══ 本文抜粋 ══

本件発明1は,甲1(新潟県食品研究所,研究報告第27号,21ないし28頁,平成4年8月発行)に記載された発明(以下「甲1発明」という。)・・・・であるから・・・特許法29条1項3号の規定に該当し,特許を受けることができない。

4.甲1の開示事項

 甲1には、本件発明1と同じ粒度分布の米粉が「胴搗方式製粉による米粉」として記載されている。甲1では、「胴搗方式製粉による米粉」を用いてパンを製造したことが記載されている。

 ただし甲1は、「酵素処理(ペクチナーゼ処理)を行った米粉」が、製パン用の米粉として好適であることを開示することを主眼とする文献である。酵素処理を行っていない「胴搗方式製粉による米粉」(本件発明1と同一粒度の米粉)は、「酵素処理(ペクチナーゼ処理)を行った米粉」と比較して製パン原料としては好ましくないと言及されている。「胴搗方式製粉による米粉」はいわゆる「比較例」としての開示されている。

5.原告の主張

「出願前に公知である物質については,新たな用途の使用に適することが見いだされない限り,新規性は認められない。そして,用途発明の新規性を判断する上で,これと対比する発明(引用発明)も,用途発明でなければならず,かつ発明として完成していることが必要である。引用発明が用途発明として完成しているというためには,当業者が反復実施して従来技術以上の優れた効果を挙げることができる程度にまで具体的・客観的なものとして構成されていることが必要である。逆に,引用発明によって得られる効果が従来技術に比べて劣悪な場合には,新たな用途の使用に適することは未だ見いだされていないといわざるを得ず,引用発明としての適格性を欠くというべきである。」

═══
══ 表示データ ══

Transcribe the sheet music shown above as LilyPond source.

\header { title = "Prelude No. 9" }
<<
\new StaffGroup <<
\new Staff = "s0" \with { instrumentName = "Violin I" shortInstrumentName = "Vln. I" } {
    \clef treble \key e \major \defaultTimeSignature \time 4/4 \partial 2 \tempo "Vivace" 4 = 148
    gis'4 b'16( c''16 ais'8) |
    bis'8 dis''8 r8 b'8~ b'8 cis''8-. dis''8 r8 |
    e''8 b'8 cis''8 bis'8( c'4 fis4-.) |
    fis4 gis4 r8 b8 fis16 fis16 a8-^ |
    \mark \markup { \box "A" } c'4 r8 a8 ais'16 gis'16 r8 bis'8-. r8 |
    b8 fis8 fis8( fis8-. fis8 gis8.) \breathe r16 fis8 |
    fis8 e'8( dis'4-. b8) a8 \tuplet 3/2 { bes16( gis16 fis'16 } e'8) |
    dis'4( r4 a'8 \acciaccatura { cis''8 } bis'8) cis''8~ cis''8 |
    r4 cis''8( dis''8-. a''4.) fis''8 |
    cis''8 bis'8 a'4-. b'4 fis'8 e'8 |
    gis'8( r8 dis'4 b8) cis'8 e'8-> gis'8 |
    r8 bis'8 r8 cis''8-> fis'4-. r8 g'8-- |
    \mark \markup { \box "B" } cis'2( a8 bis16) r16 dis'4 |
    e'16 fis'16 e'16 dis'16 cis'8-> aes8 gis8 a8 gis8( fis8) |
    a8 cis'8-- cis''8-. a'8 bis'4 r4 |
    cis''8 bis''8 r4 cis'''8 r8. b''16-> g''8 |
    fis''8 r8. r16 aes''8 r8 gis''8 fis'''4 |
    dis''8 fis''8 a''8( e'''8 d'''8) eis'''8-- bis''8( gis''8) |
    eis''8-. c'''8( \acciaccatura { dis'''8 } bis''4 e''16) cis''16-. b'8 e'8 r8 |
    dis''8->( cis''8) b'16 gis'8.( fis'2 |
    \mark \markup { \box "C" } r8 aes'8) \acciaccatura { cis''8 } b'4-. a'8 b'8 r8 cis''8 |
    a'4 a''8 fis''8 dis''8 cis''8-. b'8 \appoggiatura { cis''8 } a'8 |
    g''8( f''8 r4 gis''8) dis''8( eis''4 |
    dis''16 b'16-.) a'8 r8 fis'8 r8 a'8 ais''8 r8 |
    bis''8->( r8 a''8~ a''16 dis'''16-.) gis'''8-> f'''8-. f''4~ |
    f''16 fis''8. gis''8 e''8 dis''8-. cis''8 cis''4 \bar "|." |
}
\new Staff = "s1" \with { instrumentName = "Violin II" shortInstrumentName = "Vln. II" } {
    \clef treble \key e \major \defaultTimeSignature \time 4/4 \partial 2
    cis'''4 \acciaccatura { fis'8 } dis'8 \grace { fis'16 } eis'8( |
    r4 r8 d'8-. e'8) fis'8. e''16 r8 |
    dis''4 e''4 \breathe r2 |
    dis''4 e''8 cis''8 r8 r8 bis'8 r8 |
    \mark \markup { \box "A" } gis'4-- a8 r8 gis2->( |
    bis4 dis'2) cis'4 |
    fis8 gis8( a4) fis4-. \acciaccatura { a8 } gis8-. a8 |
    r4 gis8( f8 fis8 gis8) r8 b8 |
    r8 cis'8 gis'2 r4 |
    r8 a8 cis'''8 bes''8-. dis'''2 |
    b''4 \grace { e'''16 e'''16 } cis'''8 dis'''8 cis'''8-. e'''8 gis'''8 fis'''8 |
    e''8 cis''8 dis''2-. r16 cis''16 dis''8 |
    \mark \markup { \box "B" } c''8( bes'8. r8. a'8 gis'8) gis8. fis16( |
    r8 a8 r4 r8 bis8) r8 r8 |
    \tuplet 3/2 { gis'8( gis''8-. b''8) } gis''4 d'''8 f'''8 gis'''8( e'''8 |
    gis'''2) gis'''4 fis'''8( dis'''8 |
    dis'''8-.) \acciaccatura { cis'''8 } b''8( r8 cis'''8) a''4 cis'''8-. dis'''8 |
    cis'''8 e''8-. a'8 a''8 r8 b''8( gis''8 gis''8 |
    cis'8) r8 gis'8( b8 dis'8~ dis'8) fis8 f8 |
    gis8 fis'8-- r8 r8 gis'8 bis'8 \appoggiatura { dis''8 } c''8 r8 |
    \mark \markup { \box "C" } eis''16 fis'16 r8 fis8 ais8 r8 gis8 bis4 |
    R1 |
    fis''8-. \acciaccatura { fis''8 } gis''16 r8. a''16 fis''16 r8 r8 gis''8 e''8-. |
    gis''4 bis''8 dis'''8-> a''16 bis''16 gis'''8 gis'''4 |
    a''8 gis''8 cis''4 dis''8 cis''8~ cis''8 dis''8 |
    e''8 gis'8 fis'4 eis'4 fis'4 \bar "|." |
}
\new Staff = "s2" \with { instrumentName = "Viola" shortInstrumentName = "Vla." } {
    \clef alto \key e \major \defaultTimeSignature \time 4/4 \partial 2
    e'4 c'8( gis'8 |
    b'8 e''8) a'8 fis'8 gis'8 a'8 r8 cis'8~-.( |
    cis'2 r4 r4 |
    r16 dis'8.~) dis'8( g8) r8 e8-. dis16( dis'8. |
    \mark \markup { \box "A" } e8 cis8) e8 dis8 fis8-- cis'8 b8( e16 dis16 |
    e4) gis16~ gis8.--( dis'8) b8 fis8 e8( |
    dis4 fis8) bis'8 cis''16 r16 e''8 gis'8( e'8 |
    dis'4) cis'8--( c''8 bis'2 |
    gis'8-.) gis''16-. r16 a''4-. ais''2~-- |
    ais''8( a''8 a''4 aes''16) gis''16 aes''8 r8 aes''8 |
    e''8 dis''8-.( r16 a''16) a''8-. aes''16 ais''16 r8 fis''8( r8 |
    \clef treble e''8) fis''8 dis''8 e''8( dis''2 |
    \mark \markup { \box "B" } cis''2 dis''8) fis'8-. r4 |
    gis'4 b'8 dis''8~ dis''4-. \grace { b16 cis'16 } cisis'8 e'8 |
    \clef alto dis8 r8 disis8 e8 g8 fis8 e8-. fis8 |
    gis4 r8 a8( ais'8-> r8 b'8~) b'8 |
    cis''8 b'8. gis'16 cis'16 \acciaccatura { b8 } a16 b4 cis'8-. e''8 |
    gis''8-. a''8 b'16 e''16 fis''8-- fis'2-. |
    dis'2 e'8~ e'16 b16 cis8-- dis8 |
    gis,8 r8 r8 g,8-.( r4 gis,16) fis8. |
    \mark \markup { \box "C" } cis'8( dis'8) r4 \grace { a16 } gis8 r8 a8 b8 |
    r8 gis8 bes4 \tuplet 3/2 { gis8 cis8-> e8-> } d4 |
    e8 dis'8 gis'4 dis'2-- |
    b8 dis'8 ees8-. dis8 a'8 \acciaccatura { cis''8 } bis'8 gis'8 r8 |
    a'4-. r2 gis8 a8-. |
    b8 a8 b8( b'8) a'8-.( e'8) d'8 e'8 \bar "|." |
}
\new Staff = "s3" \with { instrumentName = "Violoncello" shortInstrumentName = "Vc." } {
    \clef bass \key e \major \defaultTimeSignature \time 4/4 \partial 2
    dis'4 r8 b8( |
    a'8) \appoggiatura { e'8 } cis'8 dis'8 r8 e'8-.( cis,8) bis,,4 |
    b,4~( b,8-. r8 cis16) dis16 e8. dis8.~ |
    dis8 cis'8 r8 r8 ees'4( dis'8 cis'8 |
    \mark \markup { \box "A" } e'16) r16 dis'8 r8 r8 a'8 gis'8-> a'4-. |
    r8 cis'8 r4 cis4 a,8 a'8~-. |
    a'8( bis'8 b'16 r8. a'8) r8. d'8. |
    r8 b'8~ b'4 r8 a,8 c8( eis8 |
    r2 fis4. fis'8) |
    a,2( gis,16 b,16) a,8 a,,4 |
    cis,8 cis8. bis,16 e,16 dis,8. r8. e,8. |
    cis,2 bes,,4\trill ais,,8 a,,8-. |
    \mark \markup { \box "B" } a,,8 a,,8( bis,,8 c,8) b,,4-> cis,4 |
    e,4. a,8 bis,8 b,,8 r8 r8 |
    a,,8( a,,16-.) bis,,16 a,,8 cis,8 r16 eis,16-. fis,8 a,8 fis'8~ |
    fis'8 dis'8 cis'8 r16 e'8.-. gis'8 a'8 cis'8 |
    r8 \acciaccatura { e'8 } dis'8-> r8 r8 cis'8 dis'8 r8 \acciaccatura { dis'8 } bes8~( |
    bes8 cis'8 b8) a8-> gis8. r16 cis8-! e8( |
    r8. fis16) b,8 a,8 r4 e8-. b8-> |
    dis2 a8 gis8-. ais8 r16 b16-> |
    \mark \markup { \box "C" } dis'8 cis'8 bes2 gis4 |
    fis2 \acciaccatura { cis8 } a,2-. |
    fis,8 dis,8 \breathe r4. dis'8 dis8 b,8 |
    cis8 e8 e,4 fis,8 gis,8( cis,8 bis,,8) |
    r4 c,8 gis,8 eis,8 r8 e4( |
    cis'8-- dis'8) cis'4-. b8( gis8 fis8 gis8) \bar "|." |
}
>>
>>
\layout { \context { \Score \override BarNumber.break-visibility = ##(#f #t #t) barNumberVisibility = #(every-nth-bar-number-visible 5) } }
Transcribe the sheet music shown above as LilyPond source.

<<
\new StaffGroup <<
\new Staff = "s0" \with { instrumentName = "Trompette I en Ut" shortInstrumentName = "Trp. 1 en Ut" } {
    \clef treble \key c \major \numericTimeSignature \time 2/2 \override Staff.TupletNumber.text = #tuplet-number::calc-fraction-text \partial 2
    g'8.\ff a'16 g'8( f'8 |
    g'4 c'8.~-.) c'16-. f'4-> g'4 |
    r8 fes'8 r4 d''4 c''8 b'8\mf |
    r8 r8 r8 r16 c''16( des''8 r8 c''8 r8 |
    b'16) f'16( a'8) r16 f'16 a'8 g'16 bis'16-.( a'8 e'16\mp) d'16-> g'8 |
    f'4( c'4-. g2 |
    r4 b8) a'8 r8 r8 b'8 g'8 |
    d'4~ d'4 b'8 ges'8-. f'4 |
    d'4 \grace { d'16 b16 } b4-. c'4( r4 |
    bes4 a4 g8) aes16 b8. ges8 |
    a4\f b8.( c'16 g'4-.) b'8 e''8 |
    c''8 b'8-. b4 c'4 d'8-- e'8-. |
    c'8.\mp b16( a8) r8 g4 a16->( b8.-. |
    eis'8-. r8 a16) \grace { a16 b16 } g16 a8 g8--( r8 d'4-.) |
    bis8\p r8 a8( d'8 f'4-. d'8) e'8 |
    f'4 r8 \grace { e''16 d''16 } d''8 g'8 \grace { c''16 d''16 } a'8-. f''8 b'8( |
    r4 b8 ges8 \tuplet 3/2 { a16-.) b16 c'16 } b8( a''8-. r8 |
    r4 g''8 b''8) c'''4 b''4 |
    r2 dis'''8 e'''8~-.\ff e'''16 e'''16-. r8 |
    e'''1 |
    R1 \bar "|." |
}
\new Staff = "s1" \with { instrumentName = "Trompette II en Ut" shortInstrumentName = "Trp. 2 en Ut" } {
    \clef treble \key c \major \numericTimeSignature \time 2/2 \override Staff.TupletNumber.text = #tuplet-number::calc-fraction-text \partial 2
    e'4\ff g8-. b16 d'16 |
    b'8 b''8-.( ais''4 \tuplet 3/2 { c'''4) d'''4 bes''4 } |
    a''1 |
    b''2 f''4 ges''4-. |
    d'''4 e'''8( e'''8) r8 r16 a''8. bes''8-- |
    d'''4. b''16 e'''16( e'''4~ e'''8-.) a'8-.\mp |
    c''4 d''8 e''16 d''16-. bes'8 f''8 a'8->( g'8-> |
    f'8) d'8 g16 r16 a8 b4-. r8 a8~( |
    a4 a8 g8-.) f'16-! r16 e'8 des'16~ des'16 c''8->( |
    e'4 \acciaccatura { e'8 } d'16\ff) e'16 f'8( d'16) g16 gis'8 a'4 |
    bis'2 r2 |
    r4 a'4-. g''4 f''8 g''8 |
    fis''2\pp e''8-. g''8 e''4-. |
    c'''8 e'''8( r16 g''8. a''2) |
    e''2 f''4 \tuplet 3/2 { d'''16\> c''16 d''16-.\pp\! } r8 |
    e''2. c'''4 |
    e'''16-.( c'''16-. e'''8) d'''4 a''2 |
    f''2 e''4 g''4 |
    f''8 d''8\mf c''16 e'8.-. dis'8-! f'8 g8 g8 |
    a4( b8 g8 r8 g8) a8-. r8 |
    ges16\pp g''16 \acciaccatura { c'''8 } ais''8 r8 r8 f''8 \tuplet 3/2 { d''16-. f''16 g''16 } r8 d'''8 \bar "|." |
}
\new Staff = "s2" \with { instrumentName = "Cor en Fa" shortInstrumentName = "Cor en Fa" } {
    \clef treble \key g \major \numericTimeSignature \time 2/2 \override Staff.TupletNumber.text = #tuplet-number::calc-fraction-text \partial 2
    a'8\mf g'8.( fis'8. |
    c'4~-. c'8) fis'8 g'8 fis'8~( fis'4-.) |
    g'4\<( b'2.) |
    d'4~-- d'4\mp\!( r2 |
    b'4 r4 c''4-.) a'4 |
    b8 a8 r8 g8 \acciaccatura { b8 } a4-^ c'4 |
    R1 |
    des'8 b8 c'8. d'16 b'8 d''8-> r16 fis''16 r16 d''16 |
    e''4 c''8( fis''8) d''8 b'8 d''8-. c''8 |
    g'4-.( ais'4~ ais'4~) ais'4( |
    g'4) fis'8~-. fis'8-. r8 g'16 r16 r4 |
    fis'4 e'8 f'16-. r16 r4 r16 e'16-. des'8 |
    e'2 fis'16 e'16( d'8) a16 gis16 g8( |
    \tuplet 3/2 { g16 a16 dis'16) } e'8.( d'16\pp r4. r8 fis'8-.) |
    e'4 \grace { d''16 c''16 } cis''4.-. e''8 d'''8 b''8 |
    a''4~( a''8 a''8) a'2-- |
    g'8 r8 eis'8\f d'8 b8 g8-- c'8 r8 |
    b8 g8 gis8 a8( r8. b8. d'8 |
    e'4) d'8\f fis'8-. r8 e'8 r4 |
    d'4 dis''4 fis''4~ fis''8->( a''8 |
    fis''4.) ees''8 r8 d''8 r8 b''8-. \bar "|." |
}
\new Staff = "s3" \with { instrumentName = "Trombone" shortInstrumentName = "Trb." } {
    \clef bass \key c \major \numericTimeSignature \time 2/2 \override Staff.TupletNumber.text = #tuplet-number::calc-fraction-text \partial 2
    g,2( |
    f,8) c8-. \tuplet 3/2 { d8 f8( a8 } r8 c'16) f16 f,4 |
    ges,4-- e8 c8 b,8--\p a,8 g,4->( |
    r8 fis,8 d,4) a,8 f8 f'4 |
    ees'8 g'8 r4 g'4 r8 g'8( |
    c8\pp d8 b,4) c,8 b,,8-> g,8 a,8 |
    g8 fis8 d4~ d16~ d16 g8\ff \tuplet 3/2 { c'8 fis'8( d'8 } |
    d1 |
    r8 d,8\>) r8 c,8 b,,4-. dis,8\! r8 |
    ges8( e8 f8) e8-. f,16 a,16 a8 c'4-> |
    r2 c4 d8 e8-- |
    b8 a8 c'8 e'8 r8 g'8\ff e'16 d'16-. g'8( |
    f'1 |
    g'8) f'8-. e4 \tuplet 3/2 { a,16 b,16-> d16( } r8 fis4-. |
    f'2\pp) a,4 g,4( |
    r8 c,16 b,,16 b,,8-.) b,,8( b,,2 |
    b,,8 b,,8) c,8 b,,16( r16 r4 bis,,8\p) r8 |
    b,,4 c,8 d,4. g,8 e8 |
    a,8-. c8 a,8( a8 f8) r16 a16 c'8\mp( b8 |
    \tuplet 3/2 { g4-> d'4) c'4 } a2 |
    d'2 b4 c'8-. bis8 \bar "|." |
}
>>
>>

═══

### [設問一覧]
• a. 米粉の特許に関する本文抜粋と次の(i)〜(iii)の記述が合致するかを、それぞれ「はい」か「いいえ」で答えてください。各判断には、決め手となる本文の語句を引用して添えてください。
(i) 甲1は平成4年8月に発行された文献である。
(ii) 甲1には、「胴搗方式製粉による米粉」を用いてパンを製造したことは記載されていない。
(iii) 原告の主張によれば、用途発明の新規性を判断する際、対比する引用発明は用途発明である必要がない。
• b. 米粉の特許に関する本文抜粋を、最後の文の後から書き継いでください。

### [解答一覧]
• a.
(i) はい。「平成4年8月発行」
(ii) いいえ。「甲1では、「胴搗方式製粉による米粉」を用いてパンを製造したことが記載されている。」
(iii) いいえ。「これと対比する発明(引用発明)も,用途発明でなければならず」

• b.
6.裁判所の判断

 裁判所は、本件発明1は甲1発明と同一であるとして新規性を否定した審決に誤りはないと判断した。原告の上記主張については以下のように指摘した。

「原告は,新規性を判断する引用発明は,完成した発明でなければならないところ,引用発明は,用途発明として完成しているとはいえないから,新規性を判断する上で対比されるべき引用発明としての適格性を欠くと主張する。

 しかし,原告の上記主張は,以下の理由により,採用することができない。

 すなわち,特許制度は,発明を公開した代償として,一定の期間の独占権を付与することによって,産業の発展を促すものであるから,既知の技術を公開したことに対して,独占権を付与する必要性はないばかりでなく,仮に,そのような技術に独占権を付与することがあるとするならば,第三者から,既知の技術を実施し,活用する手段を奪い,産業の発達を阻害することになる。特許制度の上記趣旨に照らすならば,出願に係る発明が,既に公知となっている技術(引用発明)と同一の構成からなる場合は,当該出願に係る発明は,新規性を欠くものとして,特許が拒絶されるというべきである。原告が主張する引用発明の完成とは,引用発明が従前の技術以上の作用効果を有することを意味するものと解されるが,新規性の有無を判断するに当たって,引用発明として示された既知の技術それ自体が,従前の技術以上の作用効果を有することは要件とすべきではない。

 また,出願に係る発明は,特定の用途を明示しているのに対して,引用発明は,出願に係る発明と同一の構成からなるにもかかわらず,当該用途に係る記載・開示がないような場合においては,出願に係る発明の新規性が肯定される余地はある。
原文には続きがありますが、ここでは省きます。